Visit our special election section for complete coverage of the 2012 primaries, HERE.
LAWRENCEVILLE -- Gov. Nathan Deal said Wednesday he is committed to finding a solution to Atlanta's traffic woes, but with Tuesday's defeat of a sales tax referendum for funding, the projects will have to be reprioritized.
"The voters of Georgia have spoken, and I will continue to do what I have done since I became governor: Work in consultation with state transportation leaders, legislators and local officials to establish our priority projects. There will be belt-tightening," said Deal, who publicly supported the one-percent tax that could have brought $8.5 billion in funding over 10 years in metro Atlanta. "It's certainly disappointing that we won't have the resources to accomplish all the projects needed to get Georgians moving quicker, but it does force state officials, including myself, to focus all our attention on our most pressing needs."
Deal said transportation projects will have to be divided into a "need to do" list, instead of a "want to do" list," which could mean projects like the $600 million rebuild of the Ga. Highway 400, Interstate 285 interchange could be take years to fund, especially since not only are state budgets tight but federal funding is tough to find.
Transit could fare worse, he said, adding that the vote "slams the door" on expansion to the rail system in Atlanta.
"Neither I nor the Legislature has much of an appetite for new investments until there are significant reforms in how MARTA operates," he said.

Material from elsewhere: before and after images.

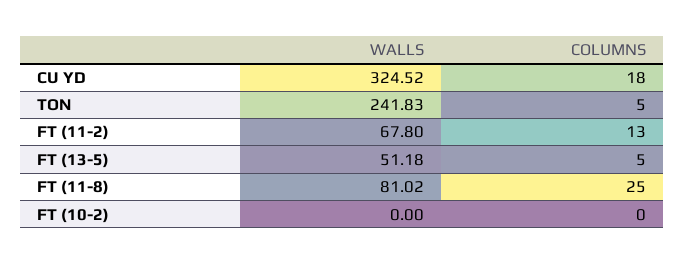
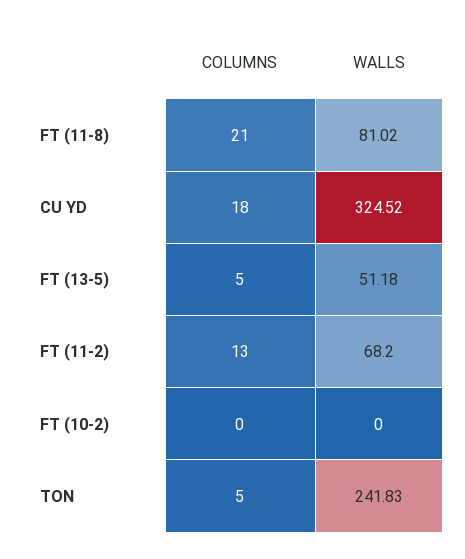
  {
    "WALLS": {
      "CU YD": 324.52,
      "TON": 241.83,
-     "FT (11-2)": 67.8,
+     "FT (11-2)": 68.2,
      "FT (13-5)": 51.18,
      "FT (11-8)": 81.02,
      "FT (10-2)": 0
    },
    "COLUMNS": {
      "CU YD": 18,
      "TON": 5,
      "FT (11-2)": 13,
      "FT (13-5)": 5,
-     "FT (11-8)": 25,
+     "FT (11-8)": 21,
      "FT (10-2)": 0
    }
  }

Gwinnett's Chairwoman Charlotte Nash, who did not take a side in the tax debate, said the county would look for ways to get its projects moving forward.
"We have a good Transportation Plan, and we will continue to find ways to fund it," she said. "I anticipate that transportation projects will represent a large portion of the proposed uses for the next Gwinnett SPLOST referendum. In the meantime, we will complete delivery of transportation projects currently funded."
Deal said the three regions where the transportation sales tax was approved by voters -- the Columbus, Augusta and Vidalia areas -- will "see great returns on their investment." He pointed out that Gwinnett and other others will have to provide more in local match funds to state projects due to the vote.
"As governor, I aim to make Georgia the No. 1 place in the nation to do business and improving our transportation infrastructure is a major part of that effort," he said. "(Tuesday's) vote wasn't an end of the discussion; it's a transition point. We have much to do, and I'll work with state and local officials to direct our limited resources to the most important projects."
Debbie Dooley, one of the leaders of a coalition of tax foes, said leaders need to look at short- and long-term solutions to the issue.
She said the Legislature should consider a proposal that allows counties to decide which neighbors to partner with in transportation, and in the meantime, some money should be shifted. For example, the Dacula woman said a percentage of gas taxes currently allocated to the state general fund could give $175 million a year for road projects if it were reallocated to transportation.